No one likes to crash, but it is a part of cycling and most of the time your pride is all that gets hurt, plus a few tears in the Lycra. Your clothing helps prevent injuries, but sometimes you get cuts and scrapes, so is important to learn how to carefully assess and care for your cuts and scrapes if you fall. Most race venues have a first aid station and often EMTs or paramedics to provide assistance. They will likely have the materials to clean and dress your wounds, but not all races and events provide this service. One of my crashes occurred at a course in the middle of nowhere. I had no supplies with me and when I went to registration to get help, a guy gave me a band-aid out of his wallet. I had to drive 30 miles to an emergency department with a make shift dressing using napkins from a drive through restaurant and a t-shirt. I wasn’t prepared and I won’t make that mistake again. Be prepared and don’t count on others to take care of you.
The first step in deciding how to take care of a skin injury is making an assessment as to the type of wound. ‘Road rash’ is a generic term generally referring to an abrasion. Abrasions, loosely defined as a skin injury that grinds away layers of skin, are often very painful. The most superficial layers of skin are removed and this can expose the sensitive underlying nerve endings. That is why a small abrasion often hurts more than a deep laceration. Usually there isn’t much bleeding associated with an abrasion because few of the small blood vessels are exposed and those that are may actually be cauterized by the friction forces of the crash itself.
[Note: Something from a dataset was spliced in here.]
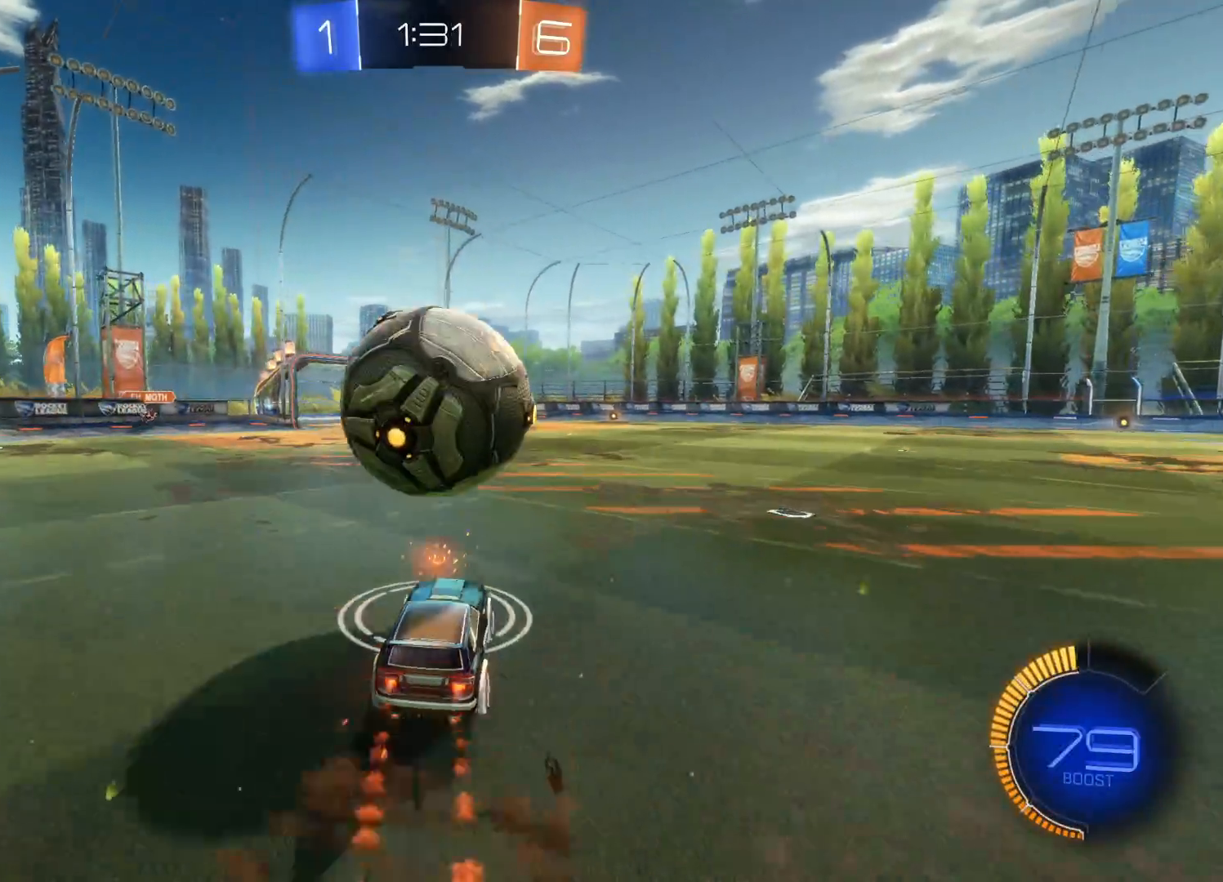
{"buttons": ["TRIANGLE", "R2"], "left_stick": "down-right", "right_stick": "center", "events": [[50, "CROSS", "up"], [67, "CIRCLE", "up"], [117, "left_stick", "center"], [267, "left_stick", "left"], [400, "TRIANGLE", "down"], [400, "left_stick", "down"], [450, "left_stick", "down-right"]]}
What ever bleeding does exist should be controlled with direct pressure. If the bleeding continues, it is likely that the wound is deeper than you initially suspected and evaluation by a physician is important.
The next step is wound cleansing. At the race site, I recommend that you use clean tap or bottled water with some sterile gauze and gently rinse and clean the wound. The cleaning process is usually more painful than the actual crash. Over-the-counter medications like acetaminophen (Tylenol) and ibuprofen (Advil) can help with the pain. Then at home it is very important to clean the wound thoroughly. Although this is often the most painful step, it is definitely the most crucial. The skin serves as the barrier to harmful bacteria between the outside environment and our bodies. Once the skin is damaged via an abrasion, that barrier has been breached. The healing process will be delayed and scarring more prominent if the wound is not clean. The shower is a great opportunity to clean the wound. You must push through the discomfort and scrub away the dirt. If you cannot do the cleaning process yourself then be sure to have someone help scrub. The cleaner the wound, the less the chance of infection and the sooner the wound will heal.
Once the wound has been thoroughly cleaned you are ready to apply a dressing. It is important not to apply a dry dressing, like dry gauze to the wound because this will dry and stick to the tissue, removing healing tissue when it is changed. A non-stick dressing such as Telfa or petroleum impregnated gauze such as Xeroform will work very well. These are available over the counter and should be a part of your race kit. If you do not have these you can saturate dry gauze with an antibiotic gel. It is important to keep the wound covered and moist. Not too moist however. When a dressing gets wet from seeping fluid from the wound it should be changed. If the wound becomes too moist it will delay healing. If the surrounding skin looks like you’ve been in the bath tub too long, the wound is too wet.
You should change the dressing 2-3 times per day in the first 48-72 hours. This allows you to keep the wound and dressing clean. If an infection starts it will likely develop in the first day or two. Signs of infection include swelling, redness, warmth, increased pain and discharge or pus. After the first 72 hours you can usually apply a dressing after a morning shower and leave it open to air in the evenings if you are in a clean indoor environment.
The best dressing for road rash on the legs and arms when riding is telfa or xeroform gauze held on with Band-Net (looks like white fish-net stocking). One of the most challenging components to any dressing is getting the supplies and often you have to make do with the materials you have available. Also, every cyclist should have a tetanus booster at least every ten years.
Road rash supplies are an essential part of a medical kit that is imperative for all competitive cyclists to have their own kit. (We will have more on medical kits later.)
Supplies for a Road Rash Kit
- Your name, health insurance information, contact names and numbers
- Normal saline or bottled water
- Betadine or hydrogen peroxide
- Dry sterile gauze
- Non-adhesive dressing material, both telfa and xeroform gauze
- Medical bandaging tape
- Polysporin antibiotic ointment
- Non-latex gloves
- Band-aid type bandages of varying sizes.
- Ibuprofen or Tylenol (know appropriate doses and safe use)
Remember, the ultimate goal is to prevent infection and allow the tissues to heal. When in doubt, see a physician.